— Texto de origen —
● ● ● ● ●

Baños

Tratado de baños de andar por casa

Alberto Gutiérrez
09:00 • 25 jun. 2022

La escatología no es mi fuerte ni pretendo que este artículo vaya por esos derroteros, pero la disección de los aseos públicos y privados que me he ido encontrado a lo largo de mi azarosa existencia no impide que haga una especie de tratado de baños de andar por casa



He conocido aseos limpios como una patena, con relucientes sanitarios que invitaban a un relajante baño con espuma, al estilo de Julia Roberts en la película Pretty Woman, pero sin Julia Roberts. De la misma manera, he tropezado con otros oscuros y decadentes, alicatados en la época de Cuéntame y con griferías del Pleistoceno tardío. Alguno, como en un viaje a Lisboa para ver a unos amigos durante la universidad, tenía incluso un agujero y una costra de óxido en la bañera. Ya saben, esos infectos pisos de estudiantes donde la pulcritud no es la norma, pero todavía peor. O los de ciertos bares que provocan otra lectura: si están así de sucios, imagínate la cocina... 



Aunque hemos mejorado bastante en lo que a confort se refiere, el feng shui no termina de cuajar en estos espacios. Lo ves en esas tazas de váter cuyas tapas no se quedan sujetas arriba y te obligan a hacer contorsiones, sosteniendo con una mano y, bueno, ya saben, intentando acertar. O esas otras tapas apoyadas en el pulsador de la cisterna, que se encuentra en la pared y, por lo tanto, te obligan a coger papel higiénico para separar la tapa y pulsar el botón una vez que has terminado tus obligaciones, pues uno es ante todo educado y cívico.

● ● ● ● ●

— Registros extraídos —
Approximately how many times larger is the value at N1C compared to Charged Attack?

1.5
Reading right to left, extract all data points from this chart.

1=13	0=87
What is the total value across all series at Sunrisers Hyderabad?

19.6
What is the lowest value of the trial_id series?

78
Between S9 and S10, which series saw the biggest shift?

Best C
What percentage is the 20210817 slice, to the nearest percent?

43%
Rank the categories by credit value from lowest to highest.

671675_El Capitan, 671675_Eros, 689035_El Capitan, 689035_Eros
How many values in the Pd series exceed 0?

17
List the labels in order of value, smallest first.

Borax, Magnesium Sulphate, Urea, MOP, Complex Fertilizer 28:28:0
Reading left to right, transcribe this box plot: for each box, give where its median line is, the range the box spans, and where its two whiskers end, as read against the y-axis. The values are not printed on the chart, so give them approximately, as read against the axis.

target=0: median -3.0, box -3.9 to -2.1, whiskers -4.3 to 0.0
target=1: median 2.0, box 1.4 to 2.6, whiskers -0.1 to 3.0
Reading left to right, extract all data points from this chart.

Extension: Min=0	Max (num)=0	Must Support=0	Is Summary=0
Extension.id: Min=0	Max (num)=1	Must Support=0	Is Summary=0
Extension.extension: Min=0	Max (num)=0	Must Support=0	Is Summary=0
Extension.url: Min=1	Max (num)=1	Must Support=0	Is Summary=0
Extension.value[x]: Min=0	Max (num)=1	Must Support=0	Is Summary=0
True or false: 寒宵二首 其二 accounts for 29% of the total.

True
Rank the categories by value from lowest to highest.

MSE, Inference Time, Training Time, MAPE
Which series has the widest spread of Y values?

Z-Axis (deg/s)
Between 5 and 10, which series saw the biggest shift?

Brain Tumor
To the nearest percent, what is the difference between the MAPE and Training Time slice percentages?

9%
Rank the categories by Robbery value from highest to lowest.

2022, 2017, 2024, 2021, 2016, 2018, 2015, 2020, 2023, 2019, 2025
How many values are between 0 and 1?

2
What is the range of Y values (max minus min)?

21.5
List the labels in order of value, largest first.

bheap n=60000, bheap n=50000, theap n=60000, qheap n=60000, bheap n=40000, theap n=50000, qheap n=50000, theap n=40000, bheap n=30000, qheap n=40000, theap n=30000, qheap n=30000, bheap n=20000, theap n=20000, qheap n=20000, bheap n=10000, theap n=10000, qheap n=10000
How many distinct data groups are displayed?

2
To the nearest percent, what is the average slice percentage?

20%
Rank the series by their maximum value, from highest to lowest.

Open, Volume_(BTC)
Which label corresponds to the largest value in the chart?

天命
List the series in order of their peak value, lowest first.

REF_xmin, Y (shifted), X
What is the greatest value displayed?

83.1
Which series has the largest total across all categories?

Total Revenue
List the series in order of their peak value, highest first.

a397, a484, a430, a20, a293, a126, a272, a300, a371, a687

● ● ● ● ●

— Tareas —
1. Enumera los objetos del aseo que se nombran en el párrafo del artículo sobre baños que empieza con «Aunque hemos mejorado bastante».
2. Traduce al inglés esta oración del artículo sobre baños: «Aunque hemos mejorado bastante en lo que a confort se refiere, el feng shui no termina de cuajar en estos espacios.»
3. Continúa el artículo sobre baños a partir de su última oración.

— Respuestas —
1. Taza de váter, tapa, cisterna, pulsador (botón) y papel higiénico.

2. Although we have improved quite a bit in terms of comfort, feng shui still hasn't quite caught on in these spaces.

3.
Luego están los baños minúsculos, donde la distancia entre la taza del váter y la puerta es tan reducida que debes entrar de lado, pegado al inodoro, pero sin mancharte los pantalones, y de nuevo con las contorsiones. Y qué decir de los urinarios, que yo eliminaría de la faz de la Tierra por muy cómodos que resulten. La propia palabra ya es desagradable (igual que esa gente que proclama sin ambages: “voy a orinar”). Por cierto, de acuerdo que la estatura media de los hombres españoles ha aumentado en las últimas décadas, pero en algunos sitios los colocan tan altos que a muchos nos parece un suplicio, que hay que decirlo todo, caramba. 



¿Y los lavabos? Señores decoradores de interiores, ¿qué es eso de poner grifos de lavadero y cuerpos de lavabos oxidados como si hubiésemos vuelto a los años cuarenta del siglo pasado? Les falta acoplar una manguera a la boca del grifo para regar las plantas del bar y de paso a la clientela. 



Por último, no puedo olvidarme de los cartelitos de los baños. En ciertos lugares han querido ser tan modernos que cuando llegas has de pararte un rato a descifrar cuál es el de los hombres y cuál el de las mujeres, como si fuera un juego, mientras tú estás aguantándote haciendo el baile de San Vito. Así que acabas en el que sea y al salir, si has entrado en el de señoras, te recrimina una mujer con cara de pocos amigos, como si estuvieras obligado a entender los jeroglíficos que los modernos han puesto en los servicios en lugar de los carteles que jamás ofrecen dudas: señoras y caballeros, falda y pantalón o, en todo caso, los símbolos de Marte y Venus, aunque esto último me temo que también tiene sus detractores por puro desconocimiento.